Independent Movies Blur Line Between Fantasy and Reality

Hollywood's fondness for fantasy points to moviegoers' enjoyment of stories that blur the boundaries between reality and illusion. Many independent pictures share this interest, including two new dramas focusing on the lives of characters as they actually are, and as they might have been if events had taken different turns.

The Hanging Garden arrives today on American screens after winning four Genie awards - the Canadian equivalent of Oscars - as well as the Audience Award at last year's Toronto filmfest. It centers on a young gay man returning to his rural home after a decade of living in very different surroundings.

Once an overweight and unhappy child, he is now a successful and attractive adult. But he vividly remembers his discontented past, and additional memories are sparked by interactions with family members who haven't matured as much as he has during the past 10 years.

His recollections and fantasies contribute much of the movie's content - sometimes happily, as when he recalls his childhood's contented moments, and sometimes disturbingly, as when he's haunted by a vision of his own corpse hanging from a tree in his father's garden.

Thom Fitzgerald, who wrote and directed the picture, describes it as "both a slice-of-life drama and a surrealist fantasy," meant to show that "even the most ordinary lives also operate on a poetic level." His experiments with time-jumping and memory-sketching aren't always smooth, but few recent movies do a better job of blending the visible world around us with the invisible world we carry around in our imaginations. Chris Leavins, Kerry Fox, and Sarah Polley star.

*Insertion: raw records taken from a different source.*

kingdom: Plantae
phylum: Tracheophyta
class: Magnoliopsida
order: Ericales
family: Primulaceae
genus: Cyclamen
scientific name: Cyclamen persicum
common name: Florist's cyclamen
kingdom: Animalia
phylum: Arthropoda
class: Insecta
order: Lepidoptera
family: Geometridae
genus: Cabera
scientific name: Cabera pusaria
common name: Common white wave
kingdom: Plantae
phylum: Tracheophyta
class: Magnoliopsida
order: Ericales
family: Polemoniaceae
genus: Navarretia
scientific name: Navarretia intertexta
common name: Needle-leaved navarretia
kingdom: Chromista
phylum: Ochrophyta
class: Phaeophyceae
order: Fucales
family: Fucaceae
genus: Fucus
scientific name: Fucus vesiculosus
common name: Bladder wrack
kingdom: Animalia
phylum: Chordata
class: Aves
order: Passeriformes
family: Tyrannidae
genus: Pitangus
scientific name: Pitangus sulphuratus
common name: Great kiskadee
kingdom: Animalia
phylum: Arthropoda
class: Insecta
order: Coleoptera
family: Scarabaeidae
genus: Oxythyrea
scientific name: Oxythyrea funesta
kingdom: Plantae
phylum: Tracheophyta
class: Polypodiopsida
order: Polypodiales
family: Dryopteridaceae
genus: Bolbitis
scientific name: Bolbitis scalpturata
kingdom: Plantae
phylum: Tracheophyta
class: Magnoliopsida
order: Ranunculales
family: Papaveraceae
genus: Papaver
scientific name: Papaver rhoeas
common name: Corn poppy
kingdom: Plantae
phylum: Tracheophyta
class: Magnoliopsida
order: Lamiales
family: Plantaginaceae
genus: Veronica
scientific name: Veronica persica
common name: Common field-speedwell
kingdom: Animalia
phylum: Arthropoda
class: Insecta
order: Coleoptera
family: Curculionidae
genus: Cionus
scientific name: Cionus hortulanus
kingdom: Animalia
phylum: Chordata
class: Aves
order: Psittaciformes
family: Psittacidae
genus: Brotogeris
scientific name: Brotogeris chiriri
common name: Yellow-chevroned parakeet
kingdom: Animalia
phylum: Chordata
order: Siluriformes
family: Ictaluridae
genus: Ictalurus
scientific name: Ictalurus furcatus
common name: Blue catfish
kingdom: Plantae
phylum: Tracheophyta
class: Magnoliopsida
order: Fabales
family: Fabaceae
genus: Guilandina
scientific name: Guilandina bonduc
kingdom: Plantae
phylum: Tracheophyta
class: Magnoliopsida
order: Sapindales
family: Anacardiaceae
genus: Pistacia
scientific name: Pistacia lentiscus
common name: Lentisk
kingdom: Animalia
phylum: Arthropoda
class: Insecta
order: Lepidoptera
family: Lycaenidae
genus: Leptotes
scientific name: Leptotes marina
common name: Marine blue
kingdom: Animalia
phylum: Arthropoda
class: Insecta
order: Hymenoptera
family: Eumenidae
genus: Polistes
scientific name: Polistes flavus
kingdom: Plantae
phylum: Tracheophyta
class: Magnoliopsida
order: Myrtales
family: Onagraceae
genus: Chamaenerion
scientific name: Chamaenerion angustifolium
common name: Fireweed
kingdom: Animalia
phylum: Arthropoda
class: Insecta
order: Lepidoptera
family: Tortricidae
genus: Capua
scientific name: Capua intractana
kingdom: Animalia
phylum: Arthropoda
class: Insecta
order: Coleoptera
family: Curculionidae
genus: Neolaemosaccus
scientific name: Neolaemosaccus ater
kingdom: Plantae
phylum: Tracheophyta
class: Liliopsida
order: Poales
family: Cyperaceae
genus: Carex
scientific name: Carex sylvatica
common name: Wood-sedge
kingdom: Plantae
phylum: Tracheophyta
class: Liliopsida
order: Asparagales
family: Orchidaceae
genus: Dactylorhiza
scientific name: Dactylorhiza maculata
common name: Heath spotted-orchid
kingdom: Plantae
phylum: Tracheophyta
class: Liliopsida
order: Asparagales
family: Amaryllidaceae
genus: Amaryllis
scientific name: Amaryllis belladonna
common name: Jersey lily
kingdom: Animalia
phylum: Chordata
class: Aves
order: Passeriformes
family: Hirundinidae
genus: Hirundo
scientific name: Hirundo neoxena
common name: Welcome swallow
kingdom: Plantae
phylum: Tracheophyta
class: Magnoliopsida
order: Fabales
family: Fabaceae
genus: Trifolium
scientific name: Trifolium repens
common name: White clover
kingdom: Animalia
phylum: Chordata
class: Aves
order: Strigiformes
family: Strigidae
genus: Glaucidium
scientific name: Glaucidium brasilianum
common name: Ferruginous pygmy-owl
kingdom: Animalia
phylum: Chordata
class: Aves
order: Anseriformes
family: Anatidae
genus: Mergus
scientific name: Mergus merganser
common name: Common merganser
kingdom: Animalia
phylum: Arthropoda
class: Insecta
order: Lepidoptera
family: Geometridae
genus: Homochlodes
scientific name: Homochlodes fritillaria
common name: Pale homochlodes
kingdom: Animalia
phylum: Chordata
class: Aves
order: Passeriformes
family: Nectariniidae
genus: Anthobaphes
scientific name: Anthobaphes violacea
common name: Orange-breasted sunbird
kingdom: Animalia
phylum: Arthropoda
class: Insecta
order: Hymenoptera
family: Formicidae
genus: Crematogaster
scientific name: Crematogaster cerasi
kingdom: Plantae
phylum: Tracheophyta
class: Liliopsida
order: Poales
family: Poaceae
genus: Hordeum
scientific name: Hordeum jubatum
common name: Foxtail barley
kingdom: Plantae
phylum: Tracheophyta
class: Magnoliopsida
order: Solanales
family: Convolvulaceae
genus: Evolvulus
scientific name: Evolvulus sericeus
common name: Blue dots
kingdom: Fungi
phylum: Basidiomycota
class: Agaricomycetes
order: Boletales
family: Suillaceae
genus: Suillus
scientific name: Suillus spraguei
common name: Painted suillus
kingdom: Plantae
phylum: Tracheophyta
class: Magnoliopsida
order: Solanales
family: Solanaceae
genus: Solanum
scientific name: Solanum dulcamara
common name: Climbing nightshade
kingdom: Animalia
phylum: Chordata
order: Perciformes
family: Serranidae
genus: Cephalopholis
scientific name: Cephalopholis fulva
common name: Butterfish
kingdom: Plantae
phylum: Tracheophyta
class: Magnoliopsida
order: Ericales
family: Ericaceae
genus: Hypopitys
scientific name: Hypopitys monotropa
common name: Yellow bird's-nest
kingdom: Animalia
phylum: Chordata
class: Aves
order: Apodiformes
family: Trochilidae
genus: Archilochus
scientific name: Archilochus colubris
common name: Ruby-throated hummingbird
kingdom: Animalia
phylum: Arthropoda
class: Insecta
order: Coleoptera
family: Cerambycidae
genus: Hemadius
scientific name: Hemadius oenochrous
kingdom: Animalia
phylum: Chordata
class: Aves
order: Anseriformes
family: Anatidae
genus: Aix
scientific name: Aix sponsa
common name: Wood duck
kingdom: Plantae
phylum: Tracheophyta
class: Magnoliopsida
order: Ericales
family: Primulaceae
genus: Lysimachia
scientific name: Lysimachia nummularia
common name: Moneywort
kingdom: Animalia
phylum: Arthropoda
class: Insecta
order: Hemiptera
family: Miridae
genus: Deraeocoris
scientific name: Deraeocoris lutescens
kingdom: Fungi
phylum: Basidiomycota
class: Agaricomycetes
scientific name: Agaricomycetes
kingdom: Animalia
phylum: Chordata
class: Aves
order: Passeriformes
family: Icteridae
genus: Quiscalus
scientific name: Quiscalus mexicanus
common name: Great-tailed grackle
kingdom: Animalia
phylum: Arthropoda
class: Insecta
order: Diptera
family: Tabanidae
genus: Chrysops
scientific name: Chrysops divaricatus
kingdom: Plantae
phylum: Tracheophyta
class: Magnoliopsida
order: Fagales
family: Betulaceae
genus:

Sliding Doors takes its cue from the longstanding idea that a tiny event can have huge consequences if it occurs at the right moment in a person's life.

The heroine is a young Londoner who heads for home after a terrible day at the office. As she hurries to pass through the sliding doors of a subway car, the movie splits in two, alternating for the next 90 minutes between alternate versions of her story. In one, she hops into the subway and returns home to find her boyfriend cheating on her. In the other, she's spared the sight of his infidelity, but hits a different series of problems that have their own strong impact.

"Sliding Doors" is amiably acted by Gwyneth Paltrow as the heroine, John Lynch as her sneaky boyfriend, and Jeanne Tripplehorn as her romantic rival. Their efforts are weakened, though, by Peter Howitt's uninspired filmmaking. The basic concept is fine - who hasn't wondered how life might have turned out under slightly different circumstances? - but this is worked out in sadly unoriginal terms.

"Sliding Doors" begins as a novel treatment of a thought-provoking idea. It winds up spinning two uninteresting tales for the price of one.

* Both films have R ratings and contain sex, violence, and vulgar language.